-- Passage --

--

I have no educational training in computer science, but I work as a software dev...

irahul · on Oct 8, 2012

> But I did have to answer this question: why does the application crash? "Oh...that's because the developer that was pontificating yesterday about how heap operations behave asymptotically forgot to check if the database connection was open before he called the Save method. Apparently, such arcane trivia is beneath him. I can fix it."

False dichotomy. You posit the developer who understands asymptotic notation can't figure out why does the application crash, or how to write to databases. I don't see how understanding asymptotic notation negatively affects someone's programming ability..

hermannj314 · on Oct 8, 2012

> I don't see how understanding asymptotic notation negatively affects someone's programming ability

Why would it make them worse?* I was just arguing it doesn't necessarily make them better. Just because you are a bad developer doesn't mean you get better when you learn about asymptotic behavior or heapsort or O-notation. Lots of really bad developers know about those things. And lots of really bad developers don't know about them as well.

Knowledge of those items is neither sufficient nor necessary to be either a competent or incompetent developer (at least for reasonable definitions of both competent and developer).

* Ok - maybe too much knowledge has some odd 2nd order negative effects on productivity: analysis paralysis, over-confidence, unwillingness to ask for help, programming toward a theoretically pure solution rather than a pragmatic solution.

radagaisus · on Oct 8, 2012

from all the questions this is the one you MUST know if you want me (or anyone) to trust you with a piece of code. It takes one hour (in wikipedia!) to learn everything you'll need for a day-to-day work complexity assessment with the Big O notation.

They asked us this questions on our high school final exams, I'm sure you'll manage.

--

-- Information shown --
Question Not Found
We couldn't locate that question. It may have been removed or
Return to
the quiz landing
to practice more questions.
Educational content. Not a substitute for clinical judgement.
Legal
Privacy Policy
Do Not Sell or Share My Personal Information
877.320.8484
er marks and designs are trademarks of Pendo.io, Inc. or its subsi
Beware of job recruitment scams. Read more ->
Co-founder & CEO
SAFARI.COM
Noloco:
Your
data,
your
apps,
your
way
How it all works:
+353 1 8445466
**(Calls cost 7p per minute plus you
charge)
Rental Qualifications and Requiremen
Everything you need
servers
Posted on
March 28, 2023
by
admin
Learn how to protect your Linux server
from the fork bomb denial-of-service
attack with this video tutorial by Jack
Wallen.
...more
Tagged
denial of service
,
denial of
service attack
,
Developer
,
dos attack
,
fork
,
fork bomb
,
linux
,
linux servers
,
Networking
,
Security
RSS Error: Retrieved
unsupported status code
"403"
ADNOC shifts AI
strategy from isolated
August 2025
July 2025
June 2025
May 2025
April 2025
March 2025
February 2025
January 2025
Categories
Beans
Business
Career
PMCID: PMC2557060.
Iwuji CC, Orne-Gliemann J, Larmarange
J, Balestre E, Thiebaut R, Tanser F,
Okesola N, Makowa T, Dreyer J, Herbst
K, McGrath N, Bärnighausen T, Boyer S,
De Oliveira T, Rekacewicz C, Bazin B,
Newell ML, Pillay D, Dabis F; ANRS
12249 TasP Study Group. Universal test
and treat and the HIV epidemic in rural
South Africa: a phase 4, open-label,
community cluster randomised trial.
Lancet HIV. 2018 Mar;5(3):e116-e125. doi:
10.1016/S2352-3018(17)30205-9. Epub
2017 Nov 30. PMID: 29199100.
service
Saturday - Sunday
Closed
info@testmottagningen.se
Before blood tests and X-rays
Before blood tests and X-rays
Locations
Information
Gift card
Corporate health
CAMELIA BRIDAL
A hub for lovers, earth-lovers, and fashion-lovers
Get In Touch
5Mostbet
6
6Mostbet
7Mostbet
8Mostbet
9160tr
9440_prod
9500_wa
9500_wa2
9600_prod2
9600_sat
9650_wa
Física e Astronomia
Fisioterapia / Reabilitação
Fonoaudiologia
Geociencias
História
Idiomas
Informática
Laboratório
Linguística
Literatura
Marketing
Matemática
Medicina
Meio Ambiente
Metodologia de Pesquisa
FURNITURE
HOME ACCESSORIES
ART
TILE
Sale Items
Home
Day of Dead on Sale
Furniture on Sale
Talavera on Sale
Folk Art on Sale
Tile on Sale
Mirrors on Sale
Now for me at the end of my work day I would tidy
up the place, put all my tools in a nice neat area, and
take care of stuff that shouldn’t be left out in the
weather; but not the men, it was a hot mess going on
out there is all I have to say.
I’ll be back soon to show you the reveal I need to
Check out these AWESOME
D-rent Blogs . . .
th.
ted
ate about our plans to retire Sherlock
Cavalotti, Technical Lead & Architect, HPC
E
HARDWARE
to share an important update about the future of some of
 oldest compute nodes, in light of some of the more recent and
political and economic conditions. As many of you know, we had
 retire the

--

Write the next part of the forum thread debating whether knowing Big O notation makes someone a better developer, starting after its final post. The material above plays no role here.

mattdeboard · on Oct 8, 2012

Yeah, I mean, I'm also a self-taught, workaday programmer, and I agree with you. Understanding time complexity to a degree that you can communicate about it isn't something to shrug off. Don't be proud of ignorance.

The problem is that the perspective expressed by the GP comment is a pure expression of the "don't know what you don't know" adage. Sure, you can hammer out solutions to problems, but the more exposure you've got to more concepts in your field, 1. the bigger your toolkit and 2. the quicker you can start drawing conclusions about the problem.

I'm actually pretty shocked someone's confessing to not knowing what big O notation is and proud of it.

hermannj314 · on Oct 8, 2012

> O(2^n) equal to O(3^n)

Yep. So I looked into it and it seems they are not equal. Every f(n) in the set O(2^n) belongs to O(3^n). While this means that O(2^n) is a subset of O(3^n), we can see from the trival case f(n)=3^n that O(3^n) is not a subset O(2^n) since 3^n > 2^n for all n as n approaches infinity, or there is no k such that is exists an n0, such that all n > n0 implies 3^n < k*2^n, therefore the two sets are not equal.

Great. I still don't see how I am more qualified to do absolutely anything in life.

psykotic · on Oct 9, 2012

> we can see from the trival case f(n)=3^n that O(3^n) is not a subset O(2^n) since 3^n > 2^n for all n as n approaches infinity, or there is no k such that is exists an n0, such that all n > n0 implies 3^n < k*2^n, therefore the two sets are not equal.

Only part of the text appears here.